Mechanical Engineering

Nelson’s mechanical engineers specialize in accident investigation, failure analysis, and damage assessment of mechanical systems and equipment in commercial, industrial, healthcare, educational, hospitality, and residential applications. They are experts at identifying errors in the design, construction, operation, control, and maintenance of mechanical systems and equipment. They determine the origin and cause of accidents, explosions, and fire events involving mechanical equipment, and they investigate equipment and machinery breakdowns and material failures.

They also perform damage assessments of mechanical systems and equipment that have been exposed to perils such as fire, explosion, freeze, flood, wind, rain, hail, hurricane, lightning, mold, and water intrusion.

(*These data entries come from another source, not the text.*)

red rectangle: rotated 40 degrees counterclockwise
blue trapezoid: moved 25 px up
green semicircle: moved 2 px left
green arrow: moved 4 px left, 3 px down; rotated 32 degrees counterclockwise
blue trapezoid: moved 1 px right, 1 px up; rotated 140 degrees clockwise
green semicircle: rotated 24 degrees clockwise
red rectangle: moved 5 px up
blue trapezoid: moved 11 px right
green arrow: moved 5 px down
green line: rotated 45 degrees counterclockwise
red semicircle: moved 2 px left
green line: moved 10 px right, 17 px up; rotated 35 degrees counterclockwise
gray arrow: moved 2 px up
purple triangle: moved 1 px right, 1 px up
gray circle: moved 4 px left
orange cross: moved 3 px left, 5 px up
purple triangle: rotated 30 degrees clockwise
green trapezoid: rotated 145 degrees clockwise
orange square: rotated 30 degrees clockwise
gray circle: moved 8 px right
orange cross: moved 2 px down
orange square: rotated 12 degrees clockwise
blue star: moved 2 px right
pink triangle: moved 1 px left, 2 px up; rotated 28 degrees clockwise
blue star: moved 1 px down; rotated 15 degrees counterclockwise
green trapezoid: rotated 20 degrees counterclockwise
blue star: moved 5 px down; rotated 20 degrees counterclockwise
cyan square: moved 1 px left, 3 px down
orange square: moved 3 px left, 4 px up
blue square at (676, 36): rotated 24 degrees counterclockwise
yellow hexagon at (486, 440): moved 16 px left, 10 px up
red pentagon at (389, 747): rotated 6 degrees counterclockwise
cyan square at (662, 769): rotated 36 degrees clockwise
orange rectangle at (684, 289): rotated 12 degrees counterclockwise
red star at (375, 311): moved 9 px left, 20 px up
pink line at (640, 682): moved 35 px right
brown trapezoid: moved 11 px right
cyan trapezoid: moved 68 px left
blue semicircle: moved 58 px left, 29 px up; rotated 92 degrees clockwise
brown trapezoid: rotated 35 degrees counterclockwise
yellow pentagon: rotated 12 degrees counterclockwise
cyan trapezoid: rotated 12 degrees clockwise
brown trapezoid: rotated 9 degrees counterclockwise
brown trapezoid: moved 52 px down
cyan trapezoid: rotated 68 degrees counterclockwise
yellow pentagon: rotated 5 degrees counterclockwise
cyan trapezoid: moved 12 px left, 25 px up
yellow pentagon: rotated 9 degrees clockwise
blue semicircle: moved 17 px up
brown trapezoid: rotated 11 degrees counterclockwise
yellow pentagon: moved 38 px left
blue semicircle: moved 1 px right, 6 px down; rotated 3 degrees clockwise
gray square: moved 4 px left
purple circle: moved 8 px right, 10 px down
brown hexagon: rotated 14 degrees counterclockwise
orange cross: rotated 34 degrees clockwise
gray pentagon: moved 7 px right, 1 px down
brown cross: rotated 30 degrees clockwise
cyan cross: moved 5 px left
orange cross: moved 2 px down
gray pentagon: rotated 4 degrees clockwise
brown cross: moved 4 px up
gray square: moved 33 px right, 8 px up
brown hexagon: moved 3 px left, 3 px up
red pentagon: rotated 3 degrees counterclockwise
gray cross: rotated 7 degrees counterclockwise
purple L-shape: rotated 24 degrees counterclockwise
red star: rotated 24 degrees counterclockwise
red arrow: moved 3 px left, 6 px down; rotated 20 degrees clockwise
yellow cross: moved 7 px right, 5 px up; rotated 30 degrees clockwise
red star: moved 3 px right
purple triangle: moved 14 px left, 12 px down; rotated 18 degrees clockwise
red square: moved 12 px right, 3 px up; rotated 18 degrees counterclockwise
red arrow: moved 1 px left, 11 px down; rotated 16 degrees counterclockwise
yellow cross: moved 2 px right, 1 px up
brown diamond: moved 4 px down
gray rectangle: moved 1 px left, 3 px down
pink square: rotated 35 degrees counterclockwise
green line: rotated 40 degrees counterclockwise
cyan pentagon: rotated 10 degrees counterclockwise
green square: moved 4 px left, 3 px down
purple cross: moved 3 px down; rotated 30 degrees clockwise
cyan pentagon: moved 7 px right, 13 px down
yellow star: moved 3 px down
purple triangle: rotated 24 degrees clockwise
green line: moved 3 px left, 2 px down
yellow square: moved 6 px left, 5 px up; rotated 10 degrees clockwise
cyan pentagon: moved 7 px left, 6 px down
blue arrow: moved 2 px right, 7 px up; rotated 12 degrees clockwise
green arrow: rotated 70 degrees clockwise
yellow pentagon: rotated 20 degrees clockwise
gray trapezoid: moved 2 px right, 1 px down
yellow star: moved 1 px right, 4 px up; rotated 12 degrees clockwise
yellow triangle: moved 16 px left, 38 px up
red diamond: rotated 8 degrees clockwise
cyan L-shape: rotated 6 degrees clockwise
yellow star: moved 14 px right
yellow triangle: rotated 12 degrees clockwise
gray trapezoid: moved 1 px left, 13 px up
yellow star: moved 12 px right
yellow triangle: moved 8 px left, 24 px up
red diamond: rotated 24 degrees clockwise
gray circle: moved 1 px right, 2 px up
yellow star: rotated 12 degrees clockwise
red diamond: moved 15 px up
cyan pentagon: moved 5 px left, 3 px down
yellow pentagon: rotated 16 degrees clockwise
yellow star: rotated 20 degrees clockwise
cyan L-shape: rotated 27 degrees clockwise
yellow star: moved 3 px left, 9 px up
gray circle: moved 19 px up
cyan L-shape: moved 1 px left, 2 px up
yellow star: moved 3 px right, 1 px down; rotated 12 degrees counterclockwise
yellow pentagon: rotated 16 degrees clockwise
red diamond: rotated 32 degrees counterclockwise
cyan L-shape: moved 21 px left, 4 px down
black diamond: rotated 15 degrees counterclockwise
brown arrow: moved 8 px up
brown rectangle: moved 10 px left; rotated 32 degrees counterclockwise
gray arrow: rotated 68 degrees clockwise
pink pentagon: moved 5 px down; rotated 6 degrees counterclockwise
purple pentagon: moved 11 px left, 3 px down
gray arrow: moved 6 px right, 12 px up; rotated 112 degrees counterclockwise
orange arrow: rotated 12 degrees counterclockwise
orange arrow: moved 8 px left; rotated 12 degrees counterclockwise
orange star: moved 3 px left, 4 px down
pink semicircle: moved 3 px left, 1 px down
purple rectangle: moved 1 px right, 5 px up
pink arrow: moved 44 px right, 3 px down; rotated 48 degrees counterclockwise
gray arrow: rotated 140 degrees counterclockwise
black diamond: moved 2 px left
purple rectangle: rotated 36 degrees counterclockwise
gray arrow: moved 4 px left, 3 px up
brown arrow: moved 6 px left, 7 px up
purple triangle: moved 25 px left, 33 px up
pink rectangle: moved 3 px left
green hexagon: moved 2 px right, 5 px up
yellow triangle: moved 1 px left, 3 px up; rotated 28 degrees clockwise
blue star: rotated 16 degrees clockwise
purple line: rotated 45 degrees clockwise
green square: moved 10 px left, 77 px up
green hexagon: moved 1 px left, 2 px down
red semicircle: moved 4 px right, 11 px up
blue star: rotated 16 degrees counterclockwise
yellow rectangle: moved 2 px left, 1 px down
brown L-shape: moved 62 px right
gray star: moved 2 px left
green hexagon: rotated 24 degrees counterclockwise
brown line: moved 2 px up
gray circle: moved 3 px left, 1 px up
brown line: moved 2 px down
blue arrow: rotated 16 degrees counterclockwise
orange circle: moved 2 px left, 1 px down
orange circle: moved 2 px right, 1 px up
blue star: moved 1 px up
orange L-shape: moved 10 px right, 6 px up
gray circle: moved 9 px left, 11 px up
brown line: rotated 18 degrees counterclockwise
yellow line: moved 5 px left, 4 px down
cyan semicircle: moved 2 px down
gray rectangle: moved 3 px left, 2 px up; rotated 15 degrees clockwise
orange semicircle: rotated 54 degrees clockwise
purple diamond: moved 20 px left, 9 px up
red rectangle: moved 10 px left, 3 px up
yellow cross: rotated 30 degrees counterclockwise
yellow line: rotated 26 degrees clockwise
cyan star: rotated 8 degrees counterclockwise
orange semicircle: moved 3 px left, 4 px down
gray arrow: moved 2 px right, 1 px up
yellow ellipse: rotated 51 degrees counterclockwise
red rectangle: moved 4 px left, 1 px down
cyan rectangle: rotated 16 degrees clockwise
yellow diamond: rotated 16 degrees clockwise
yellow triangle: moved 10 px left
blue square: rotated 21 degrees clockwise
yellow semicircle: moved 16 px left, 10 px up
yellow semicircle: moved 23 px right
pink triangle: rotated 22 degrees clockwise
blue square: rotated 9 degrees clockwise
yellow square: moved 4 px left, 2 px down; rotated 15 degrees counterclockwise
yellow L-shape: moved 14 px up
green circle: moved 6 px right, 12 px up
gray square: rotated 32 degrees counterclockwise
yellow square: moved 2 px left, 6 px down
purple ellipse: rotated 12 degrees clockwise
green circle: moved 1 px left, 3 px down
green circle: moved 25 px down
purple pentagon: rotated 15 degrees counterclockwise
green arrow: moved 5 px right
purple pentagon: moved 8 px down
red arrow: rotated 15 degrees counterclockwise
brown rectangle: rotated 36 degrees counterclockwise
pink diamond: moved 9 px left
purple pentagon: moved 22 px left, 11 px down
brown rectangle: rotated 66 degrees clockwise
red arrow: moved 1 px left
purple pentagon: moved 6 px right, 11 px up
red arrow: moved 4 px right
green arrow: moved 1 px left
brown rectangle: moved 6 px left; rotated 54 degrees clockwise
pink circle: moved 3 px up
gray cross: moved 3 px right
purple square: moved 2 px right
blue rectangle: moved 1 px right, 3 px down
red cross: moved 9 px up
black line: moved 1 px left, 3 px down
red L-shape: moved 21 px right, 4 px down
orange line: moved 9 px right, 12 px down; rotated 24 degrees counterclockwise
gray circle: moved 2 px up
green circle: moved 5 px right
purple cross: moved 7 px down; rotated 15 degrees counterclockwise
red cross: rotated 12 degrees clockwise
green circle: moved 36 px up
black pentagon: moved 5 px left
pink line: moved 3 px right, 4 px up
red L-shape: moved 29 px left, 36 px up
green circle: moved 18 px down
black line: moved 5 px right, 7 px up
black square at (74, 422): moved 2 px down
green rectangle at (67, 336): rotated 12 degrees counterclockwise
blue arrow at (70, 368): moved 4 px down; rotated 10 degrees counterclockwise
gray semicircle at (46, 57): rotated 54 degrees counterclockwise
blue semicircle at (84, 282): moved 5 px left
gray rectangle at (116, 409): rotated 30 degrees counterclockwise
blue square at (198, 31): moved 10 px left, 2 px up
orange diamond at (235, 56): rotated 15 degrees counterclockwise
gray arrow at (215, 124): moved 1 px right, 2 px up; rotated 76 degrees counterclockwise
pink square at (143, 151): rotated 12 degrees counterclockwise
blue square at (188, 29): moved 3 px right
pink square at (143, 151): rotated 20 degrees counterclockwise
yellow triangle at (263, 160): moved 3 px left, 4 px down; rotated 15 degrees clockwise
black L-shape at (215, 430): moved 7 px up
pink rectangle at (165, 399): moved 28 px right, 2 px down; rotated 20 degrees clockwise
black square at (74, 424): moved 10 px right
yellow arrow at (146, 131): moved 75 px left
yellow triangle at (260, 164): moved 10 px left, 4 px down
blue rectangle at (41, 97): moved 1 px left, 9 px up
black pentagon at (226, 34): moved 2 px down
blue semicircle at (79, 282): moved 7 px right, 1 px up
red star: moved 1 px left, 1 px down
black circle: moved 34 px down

Nelson’s mechanical engineers are experienced in evaluation of industrial, manufacturing, HVAC, refrigeration, plumbing, and fire protection systems along with industrial and process machinery, heavy equipment, HVAC and plumbing equipment, and elevators.

NOTABLE PROJECTS

Size Matters

A building began experiencing inadequate cooling, high relative humidity (RH), and surface condensation on the supply air registers after its heating, ventilating, and air-conditioning (HVAC) system was replaced. Nelson’s evaluation determined that the system was undersized for the required application.

As a result of the undersized furnace blower, the furnace was unable to provide the design supply air volume. With less than design airflow, the thermostatic expansion valve at the evaporator coil was throttling down to maintain the evaporator coil superheat, and the reduced refrigerant flow resulted in decreased system cooling capacity. The high RH and condensation on the registers was directly related to the decreased cooling capacity.

Fireplace Fire

Nelson was asked to determine the origin and cause of the fire event that occurred, ironically, at a wood burning fireplace in a residential structure. The building was constructed and occupied four years prior to the fire. Nelson examined the fire scene and determined that the fire originated in the attic space directly above the fireplace at the ceiling firestop. The fireplace was a manufactured metal fireplace with a factory-built double-wall metal chimney, and Nelson confirmed that the chimney sections and ceiling firestop, installed at the attic penetration, were properly installed. However, the required attic insulation shield was not installed above the ceiling firestop; therefore, the required 2 inch air gap between the hot chimney and the combustible cellulose attic insulation was not maintained. The insulation that was inadvertently in contact with the hot chimney surface was heated every time the fireplace was used, and finally ignited on the night of the fire event.

Riser Restrained

A building suffered severe water damage when a PVC pipe fitting failed on a condenser water riser. Nelson’s mechanical engineers determined that the rigid riser support system could not compensate for vertical riser displacement caused by normal thermal expansion and contraction of the risers that occurred with condenser water temperature variations.

Frame Shrinkage

A five story apartment complex began experiencing sanitary drain piping failures in the upper floors shortly after construction was complete. The polyvinyl chloride (PVC) branch pipes located inside the wood stud walls were breaking at their connection to the riser pipe. Nelson was asked to evaluate the piping failures and determine their cause. The pipe fitting failures were directly related to the interference condition between the branch pipe and the clearance hole in the wood stud, and their concentration on the top floor of the structure indicated structural shrinkage of the wood structure, a cumulative condition that manifests on the upper floors of a wood structure. Nelson reviewed the construction documents and discovered that the design team had, in fact, failed to provide the construction details necessary to compensate for the expected shrinkage.

Boiled Dry

A high pressure steam power boiler was discovered to have failed catastrophically during unattended overnight operation. Nelson was asked to evaluate the boiler system and determine the failure cause.

Nelson discovered that the boiler had experienced a dry-fire event, where it continued to fire with a low water level, resulting in the catastrophic failure of the boiler. The makeup water supply was interrupted, but both the primary and secondary water level controls were in a failed state; they failed to sense the low water condition and shut the boiler down. When the water level dropped inside the boiler shell, the exposed steel fire tubes and the corrugated steel furnace tube overheated and melted.